内容は夏期休暇があった時行きたい旅行地などで軍務の話は一個もなかった。
そうこうしているうちに料理が運ばれてきて、食事を済ませた。
食後のワインを飲みながら私は彼女にダンスをしないか?と誘ってみた。
彼女は少し酔っていたようだが、あっさりとOKしてくれて二人とも席を立った時だった。
彼女がいきなり私に倒れるように寄りかかってきたのだ。
正直驚いた。
「大丈夫?やめておこう・・・・」
「か」を言った瞬間に彼女が私の唇をふさいだ。
そして、唇を開放するなり
「いやよ。踊りましょ。」
といって私の手を握ってダンスホールへ降りて行った。
私は士官学校卒業時のダンスパーティで否が応でもダンスの基礎は教えられる。
階段を下りる彼女の足取りは危なかったので私がエスコートした。
ダンスホールには私たちのほかには誰もいなかったが曲が流れていた。
チークダンスをしながら、耳もとで彼女がささやく。
「ヘンシェルの時、覚えてる?
あなたと私が初めて会った時のこと。
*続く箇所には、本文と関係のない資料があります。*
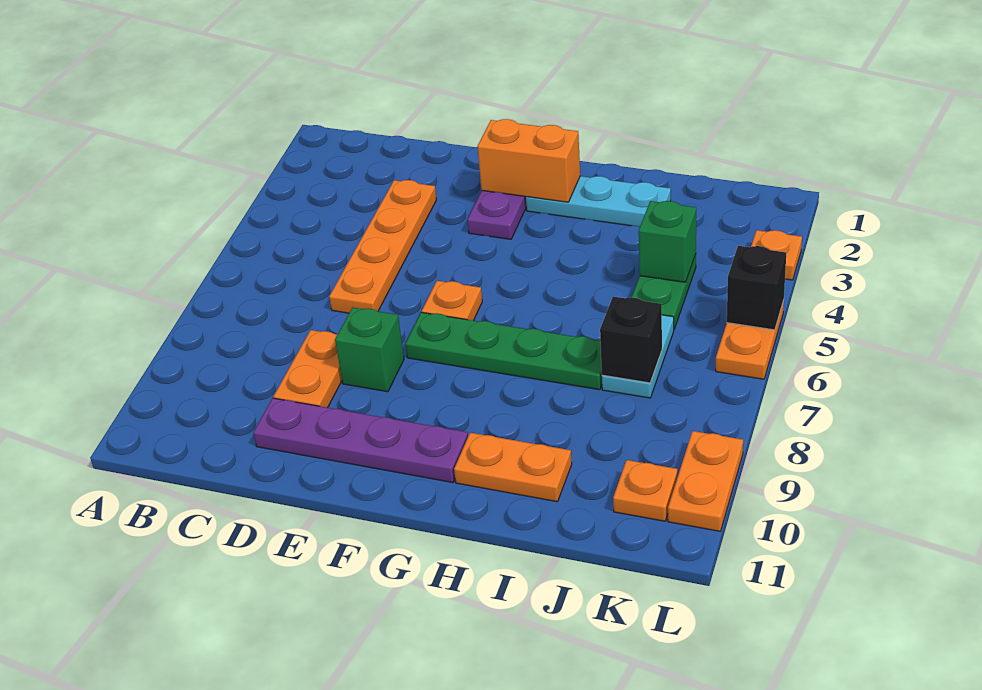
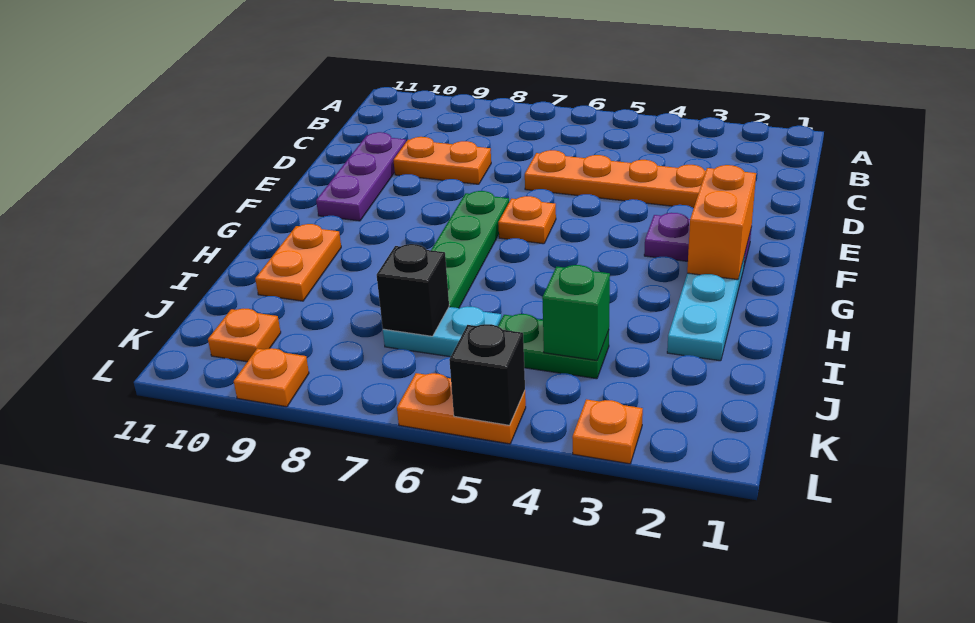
purple 1x4 plate [253,398,468,483] -> purple 1x3 plate [316,132,406,221]
green 1x1 brick [335,307,404,392] -> none
orange 1x2 plate [668,431,743,531] -> orange 1x1 plate [234,348,309,407]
」
私は
「忘れるものか。
近接格闘技訓練中に後方支援担当士官ということを知らないで思いっきり投げ飛ばしたら、
そいつが腕を折っちゃったんだもん。
しかも、そいつを担いでいったとき君はまだ看護助手だったはずだ。」
彼女は微笑んで
「そうそう。配属されて3日目にまさかのド派手に腕を骨折した人を見たんだもの
彼かなり痛そうだったわ。」
「その時だよね、きみと会ったのは。」
すると、彼女がいきなり
「一目ぼれしたわ。」
いきなりのことだったのでステップを踏み間違える。
一瞬動きが止まる。
「本気?」
と笑いながら聞いたが
彼女は真顔で
「本気よ。
あなたのあわて具合がかわいらしくてね。」
こけそうになりながら、ダンスを再開した。
私は
「あの士官の直属の上官がまさかのキャゼルヌ大佐と聞いてねびっくりしたよ。
当時は中佐で、統合作戦本部の後方支援参事官をやっててあの士官をヘンシェルに直接派遣したのはキャゼルヌ大佐ってことがわかってビビったよ。」